I think it's important to separate the theoretical underpinnings of these algorithms and the specific ways that they are trained, deployed, and monetized. I think the former are what were inevitable as long as humans continue to study the practical applications of math. We have a huge amount of control over the latter though.

Continuing the nuclear analogy, the genie is out of the bottle there because we will forever live in a world where it's possible for someone with enough physics knowledge and money can dig radioactive rocks out of the ground and make a dirty bomb with them. That specific issue is still a driver of international politics to this day. I expect AI will be a concern for humanity for just as long if not longer, but that doesn't mean that I think humanity was doomed to eventually drop a nuke on itself. That was all America's fault.
 

Hoot

Member
Nov 12, 2017
2,111
User Warned: inappropriate Generalization
Reminder that it is always correct to mock and scorn AI and its users
 

hikarutilmitt

Member
Dec 16, 2017
11,432
This is quite the move forward, for better or worse. It's definitely still not perfect, Indian lady is missing a pinky, there several cases of stubby fingers or sausage fingers or just oddly smooth/blurry texture on them, but it can much more easily pass an at-a-glance test or even mild scrutiny.

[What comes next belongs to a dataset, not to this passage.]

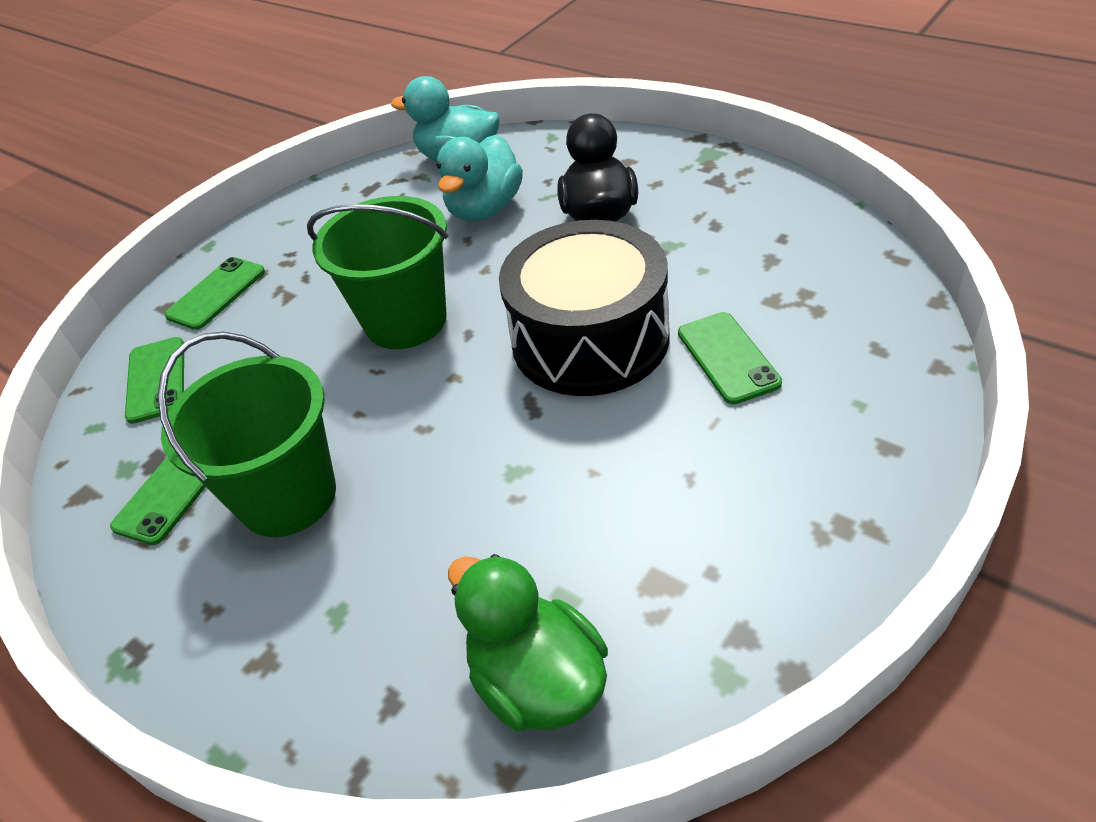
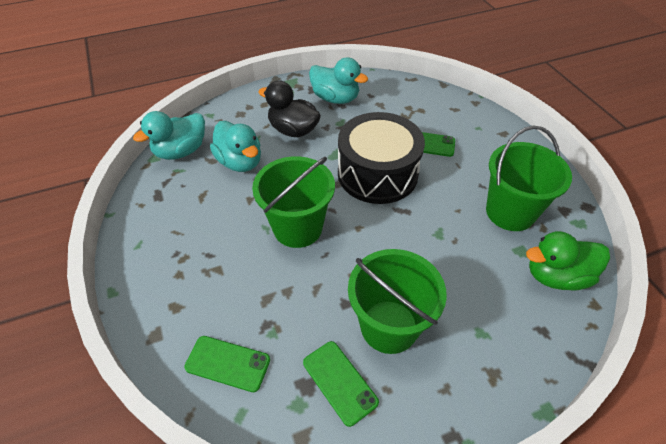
camera: 65 degrees left, 5 degrees up
green phone [165,257,265,330] -> none
none -> turquoise duck [309,57,368,104]
none -> green bucket [486,126,572,231]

Makes me wonder if they just told it "give humans 5 fingers on hands unless otherwise prompted" or something to that effect.
 

Gohlad

Avenger
Oct 28, 2017
1,072
Reminder that it is always correct to mock and scorn AI and its users
Truly written by someone that has no idea what AI is and where it's used. You yourself are already a user of AI without even knowing it: the phone you use, the car you drive, the TV you watch movies and shows on, all of those already use AI tech.
 
Oct 27, 2017
5,411
Truly written by someone that has no idea what AI is and where it's used. You yourself are already a user of AI without even knowing it: the phone you use, the car you drive, the TV you watch movies and shows on, all of those already use AI tech.

Also, AI is proving to be an incredibly valuable tool for doctors to diagnose medical issues.